Efficient Reasoning with Large Language Models: A Survey

Efficient Reasoning with Large Language Models: An Overview

Large language models (LLMs) have demonstrated remarkable capabilities in tackling complex tasks. Advances in large reasoning models (LRMs), such as OpenAI's GPT-4 or DeepSeek-R1, have further enhanced performance in so-called System-2 thinking areas like mathematics and programming. This is achieved through the use of supervised fine-tuning (SFT) and reinforcement learning (RL) techniques to optimize step-by-step reasoning, known as Chain-of-Thought (CoT). While longer CoT sequences lead to better results, they also cause significant computational overhead due to verbose and redundant outputs – a phenomenon known as "overthinking."

The challenge lies in increasing the efficiency of reasoning without compromising the models' performance. This article provides an overview of current advances in research on efficient reasoning with LLMs. The various approaches can be broadly categorized into three groups:

Model-Based Efficient Reasoning

This approach focuses on optimizing the models themselves. There are two main directions: compressing existing, complex reasoning models and directly training efficient models. Compression aims to reduce the model size and thus the computational cost without significantly impacting performance. Direct training of efficient models, on the other hand, pursues the approach of developing models from scratch that are designed for resource-saving reasoning from the outset.

Inference Output-Based Efficient Reasoning

Here, the focus is on dynamically adapting the reasoning process during inference. By analyzing intermediate results, attempts are made to identify and eliminate redundant or unnecessary steps. This can be achieved, for example, by terminating the CoT sequence early once a sufficiently confident result has been obtained. The goal is to reduce the number of steps and the length of the output, thereby lowering computational costs.

Input Prompt-Based Efficient Reasoning

This approach focuses on the design of the input prompts. By adjusting prompt properties, such as difficulty or length limitations, the efficiency of the reasoning process can be influenced. For example, targeted prompts can encourage the model to generate more concise and less redundant answers.
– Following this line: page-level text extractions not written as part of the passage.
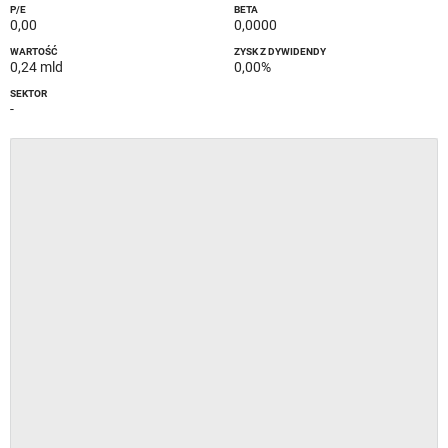
P/E
BETA
0,00
0,0000
WARTOŚĆ
ZYSK Z DYWIDENDY
0,24 mld
0,00%
SEKTOR
-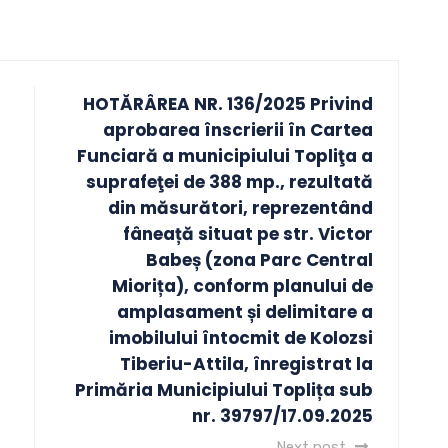
HOTĂRÂREA NR. 136/2025 Privind
aprobarea înscrierii în Cartea
Funciară a municipiului Topliţa a
suprafeţei de 388 mp., rezultată
din măsurători, reprezentând
fâneață situat pe str. Victor
Babeș (zona Parc Central
Miorița), conform planului de
amplasament și delimitare a
imobilului întocmit de Kolozsi
Tiberiu-Attila, înregistrat la
Primăria Municipiului Toplița sub
nr. 39797/17.09.2025
Next post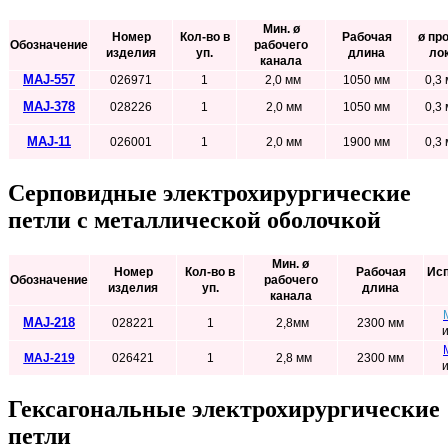
Мин. ø
Номер
Кол-во в
Рабочая
ø пр
Обозначение
рабочего
изделия
уп.
длина
ло
канала
MAJ-557
026971
1
2,0 мм
1050 мм
0,3
MAJ-378
028226
1
2,0 мм
1050 мм
0,3
MAJ-11
026001
1
2,0 мм
1900 мм
0,3
Серповидные электрохирургические
петли с металлической оболочкой
Мин. ø
Номер
Кол-во в
Рабочая
Исп
Обозначение
рабочего
изделия
уп.
длина
канала
MAJ-218
028221
1
2,8мм
2300 мм
MAJ-219
026421
1
2,8 мм
2300 мм
Гексагональные электрохирургические
петли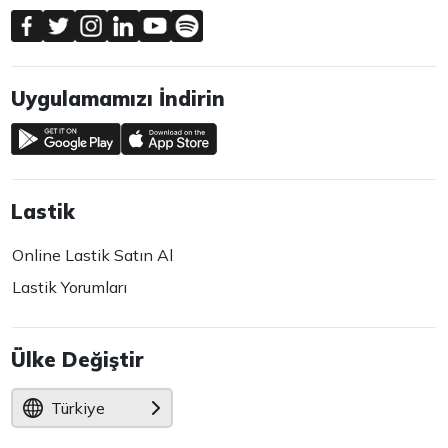
Uygulamamızı İndirin
Lastik
Online Lastik Satın Al
Lastik Yorumları
Ülke Değiştir
Türkiye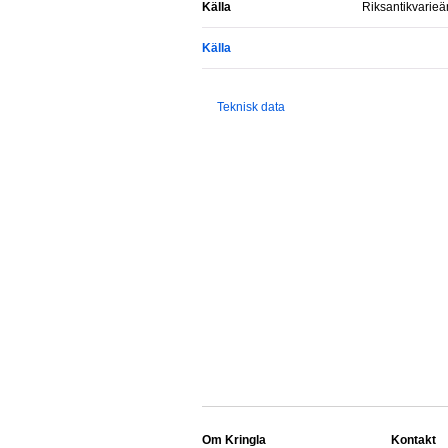
Källa
Riksantikvarie
Källa
Teknisk data
Om Kringla
Kontakt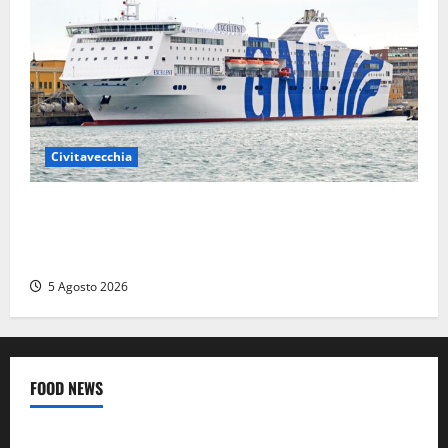
Civitavecchia
Civitavecchia – Da GNV nuova tratta di traghetti per
l’Algeria, a bordo: cucina halal e sala dedicata alla
preghiera
5 Agosto 2026
FOOD NEWS
Food News
Viterbo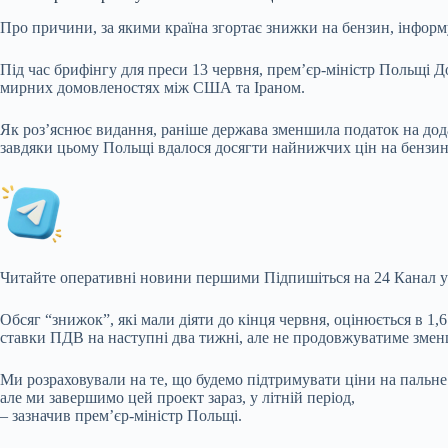
Про причини, за якими країна згортає знижки на бензин, інформ
Під час брифінгу для преси 13 червня, прем’єр-міністр Польщі Д
мирних домовленостях між США та Іраном.
Як роз’яснює видання, раніше держава зменшила податок на дода
завдяки цьому Польщі вдалося досягти найнижчих цін на бензин 
Читайте оперативні новини першими
Підпишіться на 24 Канал у
Обсяг “знижок”, які мали діяти до кінця червня, оцінюється в 1,
ставки ПДВ на наступні два тижні, але не продовжуватиме змен
Ми розраховували на те, що будемо підтримувати ціни на пальне
але ми завершимо цей проект зараз, у літній період,
– зазначив прем’єр-міністр Польщі.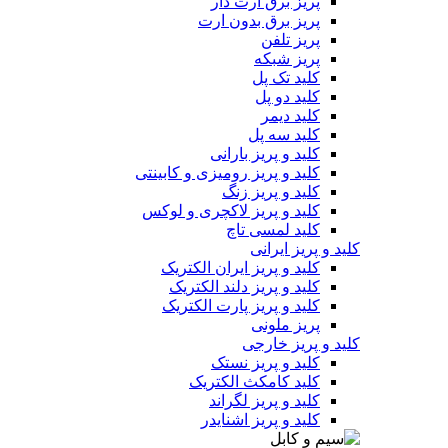
پریز برق ارت دار
پریز برق بدون ارت
پریز تلفن
پریز شبکه
کلید تک پل
کلید دو پل
کلید دیمر
کلید سه پل
کلید و پریز بارانی
کلید و پریز رومیزی و کابینتی
کلید و پریز زنگ
کلید و پریز لاکچری و لوکس
کلید لمسی تاچ
کلید و پریز ایرانی
کلید و پریز ایران الکتریک
کلید و پریز دلند الکتریک
کلید و پریز پارت الکتریک
پریز ملونی
کلید و پریز خارجی
کلید و پریز نستک
کلید کامکث الکتریک
کلید و پریز لگراند
کلید و پریز اشنایدر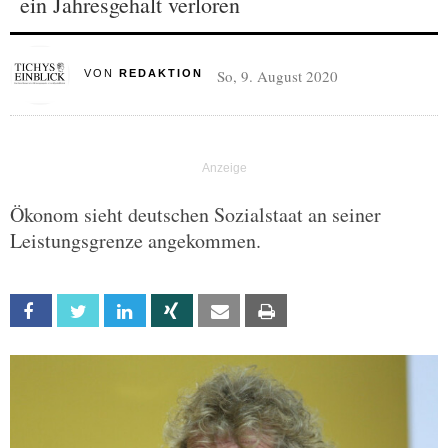
ein Jahresgehalt verloren
So, 9. August 2020
VON
REDAKTION
Ökonom sieht deutschen Sozialstaat an seiner
Leistungsgrenze angekommen.
Facebook
Twitter
Linkedin
Xing
Email
Print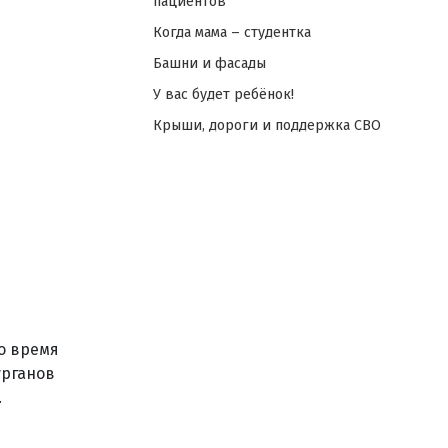
пациентов
Когда мама – студентка
Башни и фасады
У вас будет ребёнок!
Крыши, дороги и поддержка СВО
о время
урганов
.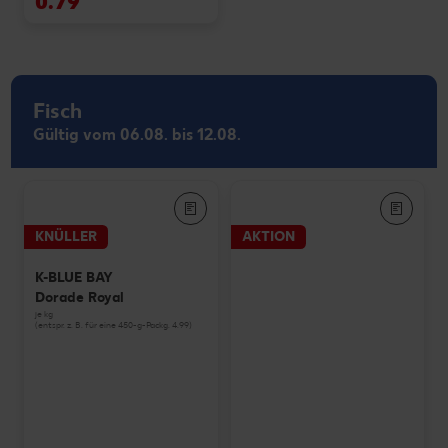
0.79
Fisch
Gültig vom 06.08. bis 12.08.
KNÜLLER
AKTION
K-BLUE BAY
Dorade Royal
je kg
(entspr. z. B. für eine 450-g-Packg. 4.99)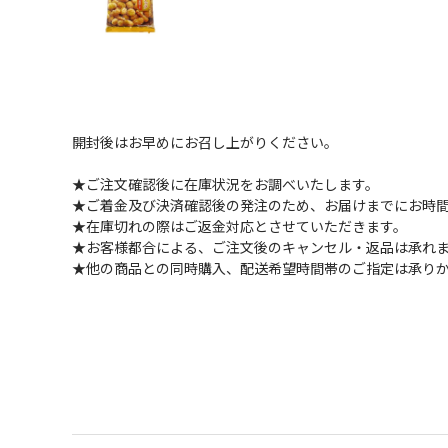
開封後はお早めにお召し上がりください。
★ご注文確認後に在庫状況をお調べいたします。
★ご着金及び決済確認後の発注のため、お届けまでにお時間
★在庫切れの際はご返金対応とさせていただきます。
★お客様都合による、ご注文後のキャンセル・返品は承れ
★他の商品との同時購入、配送希望時間帯のご指定は承り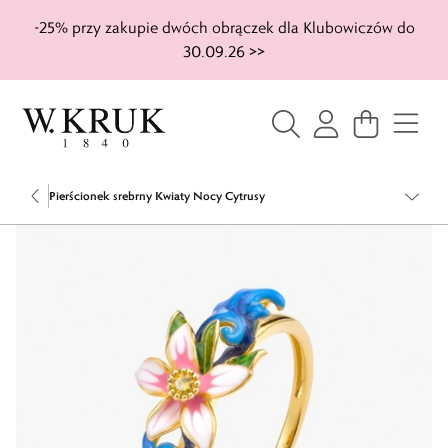
-25% przy zakupie dwóch obrączek dla Klubowiczów do
30.09.26 >>
Pierścionek srebrny Kwiaty Nocy Cytrusy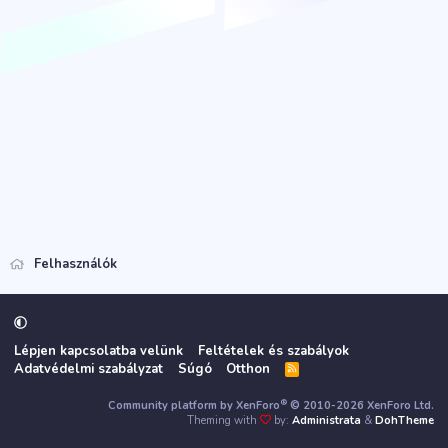
Felhasználók
Lépjen kapcsolatba velünk
Feltételek és szabályok
Adatvédelmi szabályzat
Súgó
Otthon
R
S
S
®
Community platform by XenForo
© 2010-2026 XenForo Ltd.
Theming with
by:
Administrata
&
DohTheme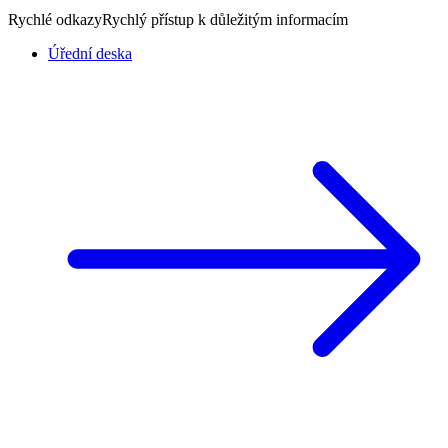
Rychlé odkazy
Rychlý přístup k důležitým informacím
Úřední deska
The use of specific keywords or phrasing can also improve the efficiency of reasoning.

In addition to these three main categories, there are other relevant research areas, such as the use of efficient training data, the exploration of the reasoning capabilities of smaller language models, and the development of suitable evaluation methods and benchmarks. Research in this area is dynamic and promising. Efficient reasoning is crucial for the widespread application of LLMs in real-world scenarios, especially in resource-constrained environments.

Bibliography: Sui, Y., et al. "Stop Overthinking: A Survey on Efficient Reasoning for Large Language Models." arXiv preprint arXiv:2503.16419 (2025). Wei, J., et al. "Chain of thought prompting elicits reasoning in large language models." arXiv preprint arXiv:2201.11903 (2022). Zamir, A. R., et al. "Symbolic reasoning and program synthesis with large language models." arXiv preprint arXiv:2212.10403 (2022). Huang, W., et al. "Towards Reasoning Era: A Survey of Long Chain-of-Thought for Reasoning Large Language Models." arXiv preprint arXiv:2404.14294 (2024). Min, S., et al. "Reasoning with Large Language Models: a Survey." arXiv preprint arXiv:2402.05174 (2024). Su, J., et al. "Selective annotation makes language models better few-shot learners." arXiv preprint arXiv:2404.14294 (2024). Dai, D., et al. "Finetuned language models are zero-shot learners." arXiv preprint arXiv:2109.01652 (2021). Brown, T. B., et al. "Language models are few-shot learners." arXiv preprint arXiv:2005.14165 (2020). Chen, M., et al. "Efficient Large Language Model Training and Inference Survey." arXiv preprint arXiv:2502.17419 (2025).